> _分析対象の文章_
* * *
2022年01月23日

No765:顧問先で毎回トマトが出てくるという話

 私が毎月定期的に訪れる顧問先は20件以上あるが、その中でも毎回同じ決スタイルとはいえ ちょっと変わった形で私を迎え入れてくれる顧問先がある。
 そこはクリニックで、スタッフのいない午後の時間に院長と奥様が対応して下さるが、面談の場所である休憩室に入るなり、テーブルの私が座る側には大きな器に切ったトマトが盛られている(多分 2個分)。そして横にはお塩とフォークが置かれていて、私は軽めのあいさつの後、まずこのトマトを休むことなく食べ、全て食べ終わってから訪問の目的である巡回監査業務に入っていく。
 知らない人が聞くと「これ何っ?」と思われるので少しだけこうなった経緯を話しておく。
 3年程前の夏の暑い日にこのクリニックを定例の面談のために訪れると、「甘い物や清涼飲料水よりも こういった物で水分補給するほうが体にいいですよ」と程よい大きさに切られたトマトがお皿に盛られて出てきた。その冷え方は"キンキンに冷えた”とい表現が当てはまるようなものであった。
* * *
> _資料抜粋_
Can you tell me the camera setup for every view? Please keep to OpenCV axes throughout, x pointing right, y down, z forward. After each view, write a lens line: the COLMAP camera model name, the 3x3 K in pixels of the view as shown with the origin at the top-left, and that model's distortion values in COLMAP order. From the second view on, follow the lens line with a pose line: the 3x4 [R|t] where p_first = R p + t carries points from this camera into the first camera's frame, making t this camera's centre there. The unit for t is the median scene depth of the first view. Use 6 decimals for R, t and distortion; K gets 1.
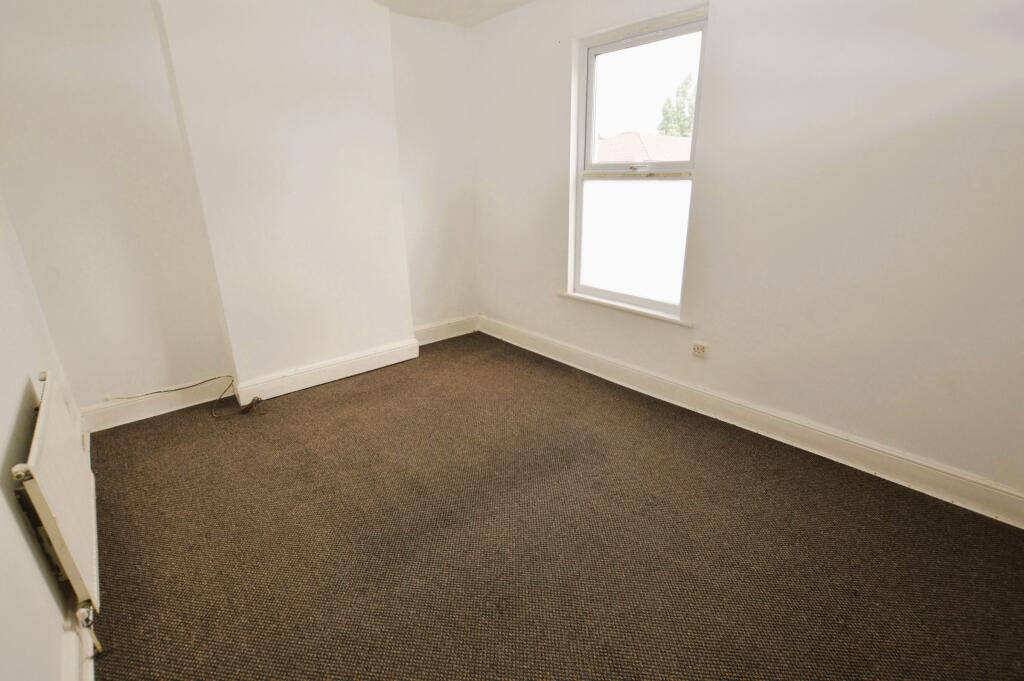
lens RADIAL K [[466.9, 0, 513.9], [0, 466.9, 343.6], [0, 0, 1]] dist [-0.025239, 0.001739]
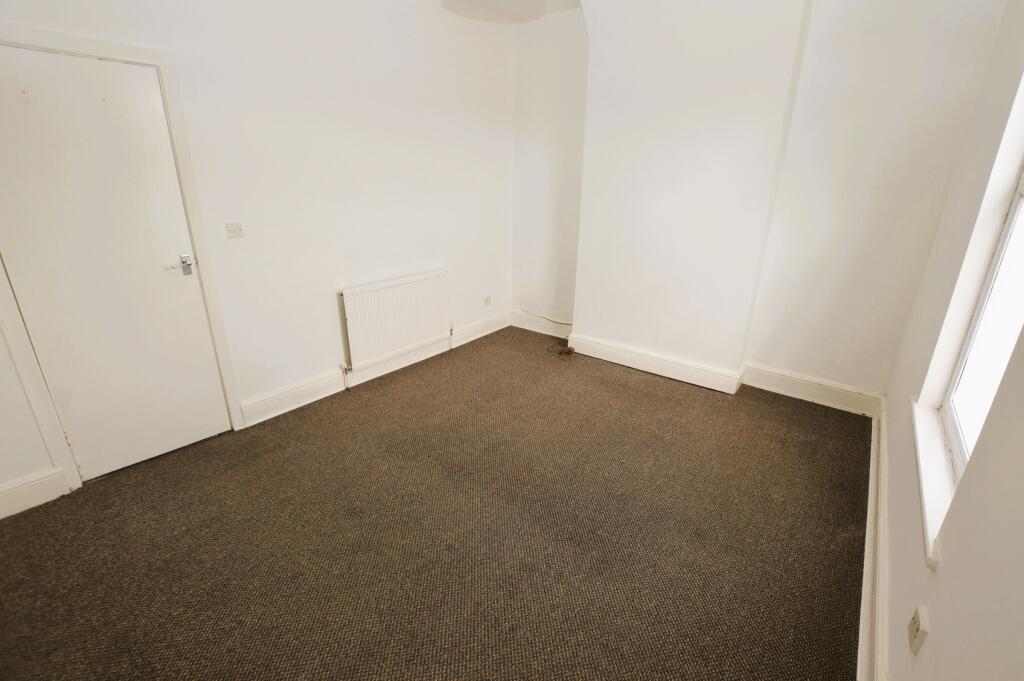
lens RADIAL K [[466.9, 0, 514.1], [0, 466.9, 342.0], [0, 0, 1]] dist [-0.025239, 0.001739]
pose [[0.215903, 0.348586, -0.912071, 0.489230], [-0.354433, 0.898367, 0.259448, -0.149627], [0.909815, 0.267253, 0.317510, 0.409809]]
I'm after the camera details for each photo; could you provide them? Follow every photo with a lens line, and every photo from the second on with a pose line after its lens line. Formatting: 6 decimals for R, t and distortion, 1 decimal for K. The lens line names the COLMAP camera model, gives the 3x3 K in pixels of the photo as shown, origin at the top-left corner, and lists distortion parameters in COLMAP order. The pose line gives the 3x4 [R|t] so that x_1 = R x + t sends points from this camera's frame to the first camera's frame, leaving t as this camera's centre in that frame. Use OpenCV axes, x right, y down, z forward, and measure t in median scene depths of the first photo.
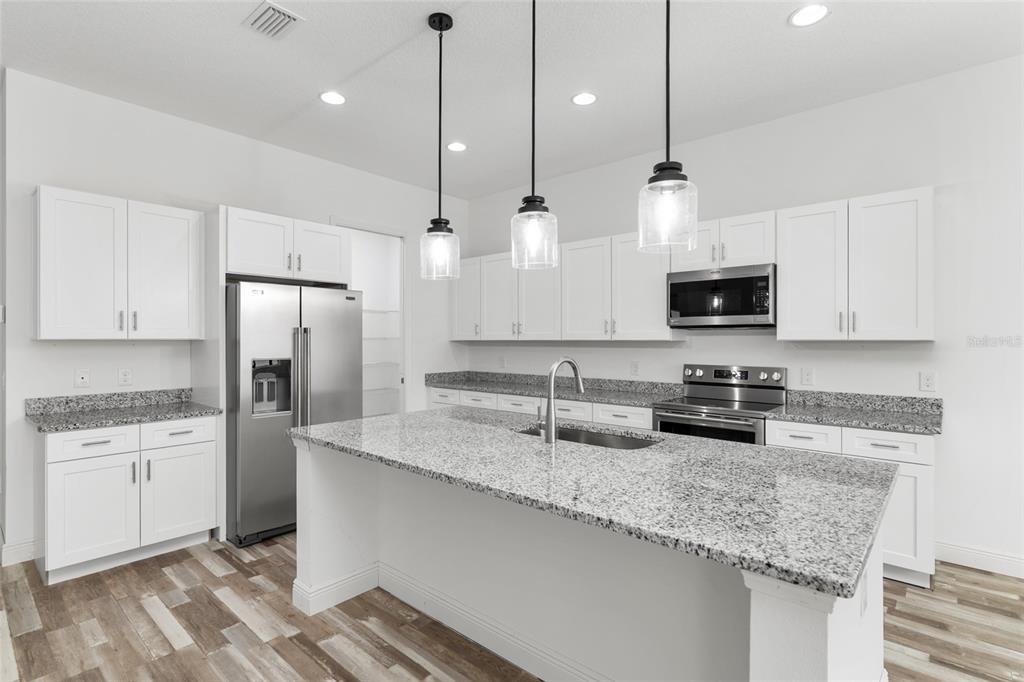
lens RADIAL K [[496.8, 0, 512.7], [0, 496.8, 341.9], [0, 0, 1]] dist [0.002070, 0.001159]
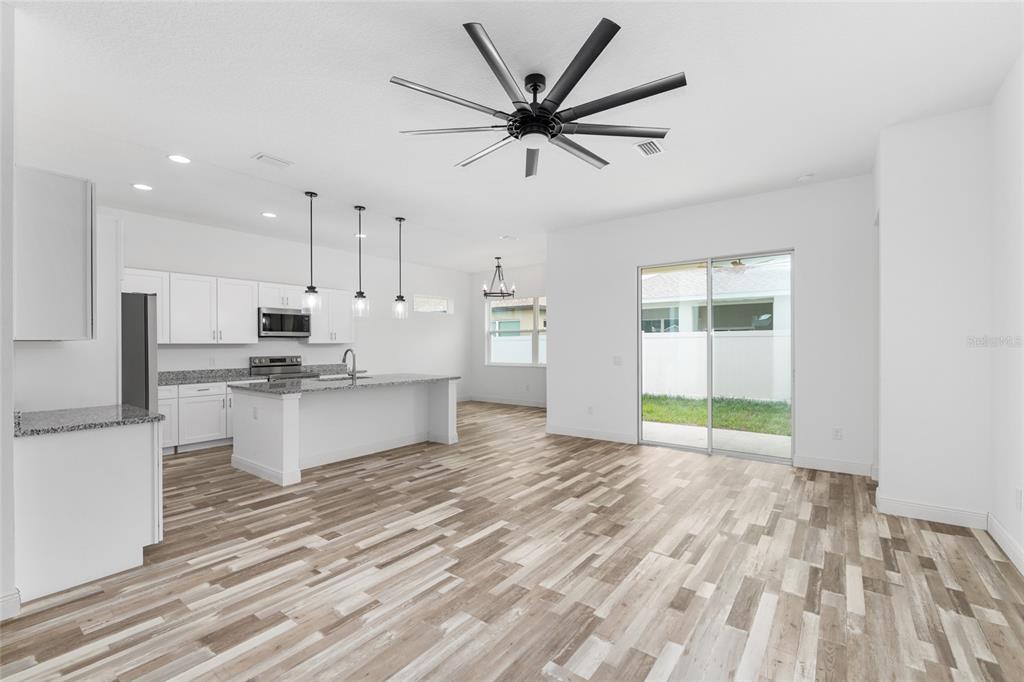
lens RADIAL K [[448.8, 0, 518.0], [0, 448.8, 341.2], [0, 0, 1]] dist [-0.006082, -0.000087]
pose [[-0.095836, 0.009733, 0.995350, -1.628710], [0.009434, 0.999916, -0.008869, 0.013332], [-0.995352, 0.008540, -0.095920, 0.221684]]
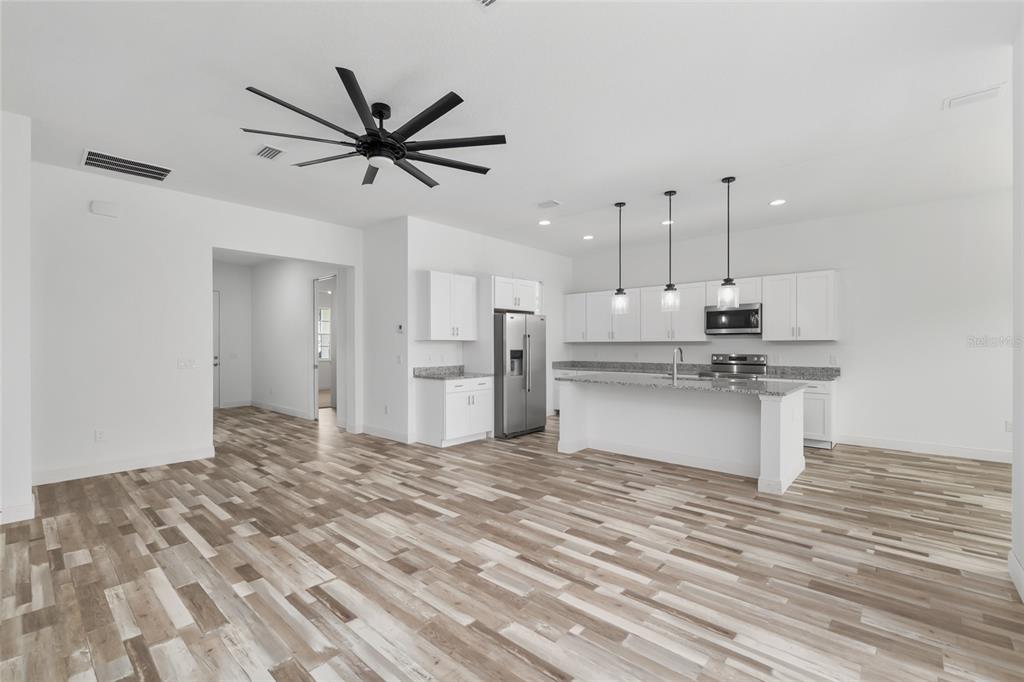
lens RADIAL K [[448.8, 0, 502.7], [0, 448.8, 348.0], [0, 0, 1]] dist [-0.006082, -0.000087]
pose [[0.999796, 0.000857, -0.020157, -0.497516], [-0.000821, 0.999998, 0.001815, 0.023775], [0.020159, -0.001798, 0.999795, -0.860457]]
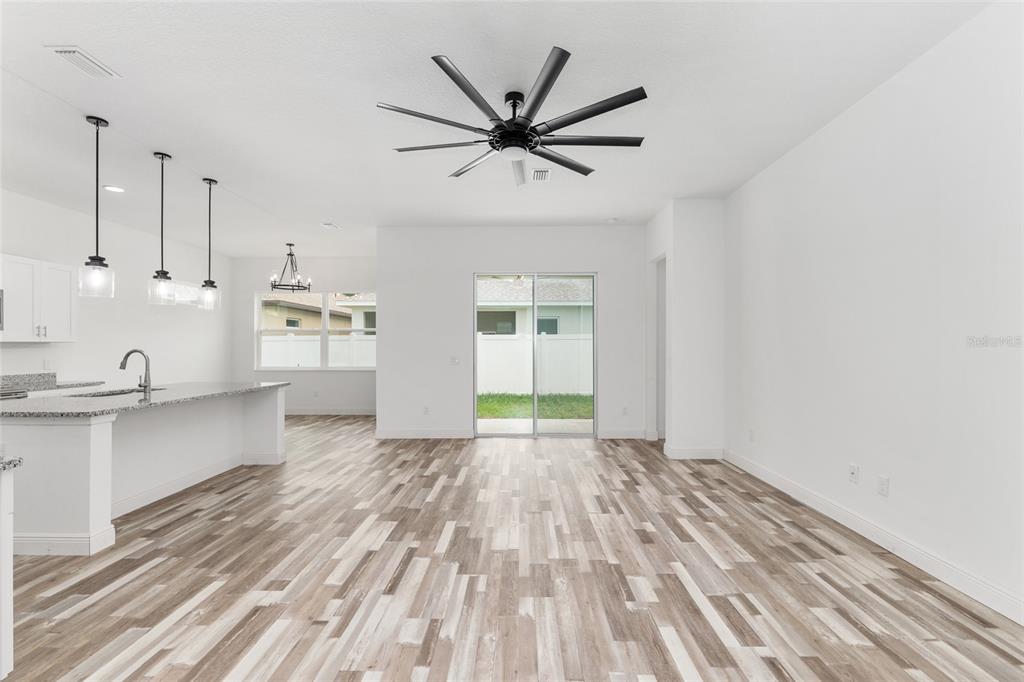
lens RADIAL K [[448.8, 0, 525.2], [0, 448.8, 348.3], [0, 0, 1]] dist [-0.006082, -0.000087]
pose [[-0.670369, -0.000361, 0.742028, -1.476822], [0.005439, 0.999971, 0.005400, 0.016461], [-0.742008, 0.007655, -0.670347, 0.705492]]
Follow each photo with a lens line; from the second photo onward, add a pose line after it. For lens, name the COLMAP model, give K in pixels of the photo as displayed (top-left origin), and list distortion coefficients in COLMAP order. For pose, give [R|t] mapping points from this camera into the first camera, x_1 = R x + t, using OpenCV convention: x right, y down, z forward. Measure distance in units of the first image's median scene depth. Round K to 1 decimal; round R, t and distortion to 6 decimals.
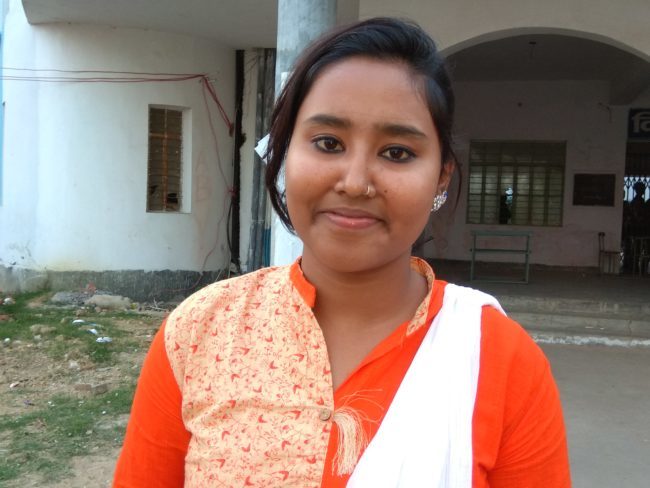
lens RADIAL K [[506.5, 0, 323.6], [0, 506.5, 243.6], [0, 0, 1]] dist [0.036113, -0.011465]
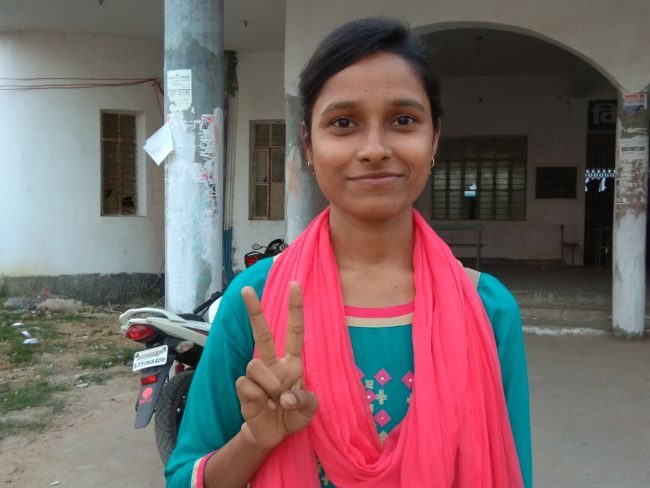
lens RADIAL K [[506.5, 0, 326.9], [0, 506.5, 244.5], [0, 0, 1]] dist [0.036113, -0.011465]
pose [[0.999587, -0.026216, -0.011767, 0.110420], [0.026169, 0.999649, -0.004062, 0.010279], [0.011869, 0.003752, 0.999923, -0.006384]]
* * *
> _課題_
顧問先で毎回トマトが出てくる話の文章を、最後の一文の後から書き継ぐこと。

> _解答_
 実は私は小さい頃、夏の暑い日に祖母や父が畑でとってきたトマトをそのまま丸かじりすることが習慣のようになっていて、家の裏で切らずにそのまま食べていた。
 そんな中で育ったからなのかどうかは分からないが、トマトは野菜の中でも大好物で、少し野蛮な話だが、きゅうりも端だけ切って、そのまま片方の手に持った塩をかけながら丸かじりすることもあった。
 こういう経験の持ち主であったので、このクリニックで初めてトマトをいただいたときは「めちゃ美味しいですねこのトマト。実は私 トマトが大好きで、こんな仕事中にまさかトマトをいただけるなんてうれしくて・・。」と思わず素直な気持ちでお礼を言った。
 それ以来、毎回必ずトマトが用意されていて、冒頭に書いたような形でその訪問先での仕事がスタートする。
 私の中ではトマトは夏の野菜というイメージであったが、ここでは季節を問わず私のために毎回トマトを準備していただいているので1年に10回位(奥様が不在の時はなし)いただくことになる。
 事務所から2時間近くかかる遠方の顧問先であり、お二人とも私より年が上なので、子供とは言わないまでも弟か後輩がはるばるやってきたという感じで迎え入れてくれるのであろう。
 もちろん、別に何かを出してほしいというわけではないが、このお気持ちが妙にうれしく、ここに着いて車を降りるとなぜか仕事のことよりまずトマトのことが頭に浮かぶというなんとも言えない訪問先のひとつである。
 夏場の訪問時には帰り間際にはこれまコップにたっぷりと入った麦茶もいただいて帰るのだが、トイレの方が事務所に着くまで持たないということだけは、心しておかないといけないことである。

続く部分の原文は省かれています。